**Lesetext:**

---------------

Wir brauchen höhere Zäune und effizientere Minengürtel

Vorsicht, Satire! Dieser Text könnte Personen, die unter Atemnot, Xenophobie oder Schwindelgefühl leiden, verunsichern.

Ein Gedankenexperiment aus den Kellern fremder Stereotypen des Gegengifts: Angenommen, seit 1945 hätten sich Österreichs (alles in allem gar nicht so schlechte) Regierungen in Flüchtlingsfragen ähnlich defensiv verhalten wie heutzutage der durchschnittliche EU-Staat. Welche Utopie ergäbe sich daraus?

1945: Die Sudetendeutschen kommen! Unsere Grenzen müssen von den alliierten Truppen schärfer bewacht werden, denn Deutschböhmen passen doch überhaupt nicht in unsere Alpen, die sind ja nicht einmal Ober- oder Niederösterreicher, geschweige denn Steirer oder Tiroler. Unsere Versorgungslage ist angespannt. Sollen wir, die ersten Opfer Hitlers, uns von denen das karge Brot wegessen lassen? Wo bleibt die US-Armee, wenn man sie braucht?

1956: Die Ungarn kommen. Erhöht den Eisernen Vorhang um mindestens zwei Meter! Wie oft haben pannonische Asiaten unseren Kaiser verraten und mit den Türken paktiert? Wahrscheinlich sind sie ohnehin keine politisch Verfolgten, sondern heimliche Kommunisten, die unsere Demokratie unterwandern wollen, ausgerechnet jetzt, wo unser Marshallplan zu greifen scheint. Wir müssen unseren hart erarbeiteten Wohlstand verteidigen. Trau keinem Ungarn, die Hunnen sind wieder vor den Toren!

1968: Schon wieder die Tschechen und Slowaken, diesmal unter dem Deckmantel des Prager Frühlings. Hatten wir nicht genug schlechte Erfahrungen mit Ziegel-Böhmen? Es ist kein Platz in Österreich für gefährliche Leute. Wir sind fast sieben Millionen.

1990: Die Welt steht nicht mehr lang. Jetzt kommen sie schon aus Rumänien und Bulgarien. Das passt kulturell gar nicht mehr. Die sind allesamt von der Securitate. Das Boot ist voll. Österreich hat fast sechs Millionen Einwohner. Mitten in der Wirtschaftskrise darf es nur westwärts gehen. Der Ost-Wall gehört erneuert. Wir brauchen effizientere Minengürtel.

1995: Schon wieder Ex-Jugoslawen! Warum sollen wir Leute aufnehmen, die sich stets gegenseitig an die Gurgel fahren? Die Nato muss in den Kriegsgebieten südlich der Drau eingreifen, um Ordnung zu schaffen. Wir können leider nicht, wir sind neutral und außerdem ein Land mit geringerer Bevölkerungszahl als die Schweiz. Die übrige EU ist verpflichtet, uns vor dieser Gefahr zu schützen.

2015: Ich denke daran, aus Wirtschaftsgründen zu flüchten. Von fast fünf Millionen Österreichern sind drei Millionen mehr als 50 Jahre alt, also im Ruhestand. Kann ich denn künftig mit nur 400 Euro Pension meine Familie ernähren? Wir müssen weg, zumindest nach Slowenien oder in die Slowakei. Aber wie? Die Zäune rund um unser Land sind inzwischen zwölf Meter hoch, und dort wird scharf geschossen. Die Welt ist ungerecht.

---------------

**Arbeitsaufträge:**
1. Wie hoch sind dem Lesetext zufolge im Jahr 2015 die Zäune rund um Österreich?
2. Geben Sie den Abschnitt des Lesetexts wortgetreu wieder, der mit „Wir brauchen höhere“ beginnt und bis einschließlich „Schwindelgefühl leiden, verunsichern.“ reicht.

**Aufgeführte Zeilen:**

---------------

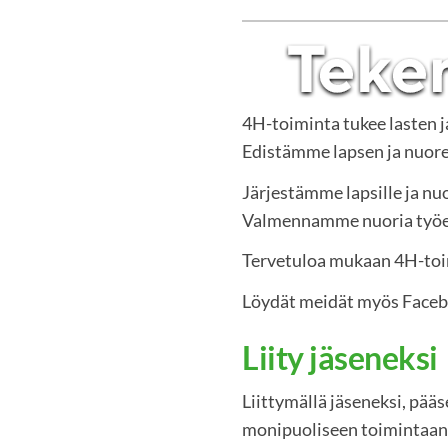
4H-toiminta tukee lasten 
Edistämme lapsen ja nuoren
Järjestämme lapsille ja nuo
Valmennamme nuoria työelä
Tervetuloa mukaan 4H-to
Löydät meidät myös Face
Liity jäseneksi
Liittymällä jäseneksi, pää
monipuoliseen toimintaan.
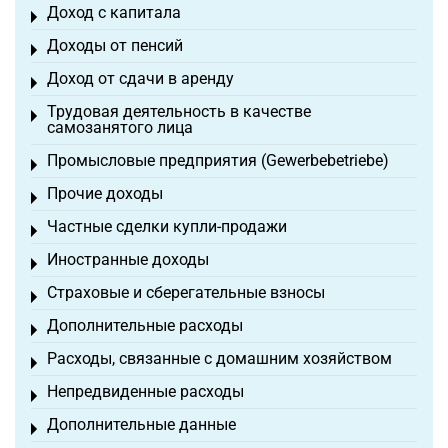
Доход с капитала
Toggle menu
Доходы от пенсий
Toggle menu
Доход от сдачи в аренду
Toggle menu
Трудовая деятельность в качестве
Toggle menu
самозанятого лица
Промысловые предприятия (Gewerbebetriebe)
Toggle menu
Прочие доходы
Toggle menu
Частные сделки купли-продажи
Toggle menu
Иностранные доходы
Toggle menu
Страховые и сберегательные взносы
Toggle menu
Дополнительные расходы
Toggle menu
Расходы, связанные с домашним хозяйством
Toggle menu
Непредвиденные расходы
Toggle menu
Дополнительные данные
Toggle menu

---------------

**Lösungen:**
1. Sie sind zwölf Meter hoch.

2.
Wir brauchen höhere Zäune und effizientere Minengürtel

Vorsicht, Satire! Dieser Text könnte Personen, die unter Atemnot, Xenophobie oder Schwindelgefühl leiden, verunsichern.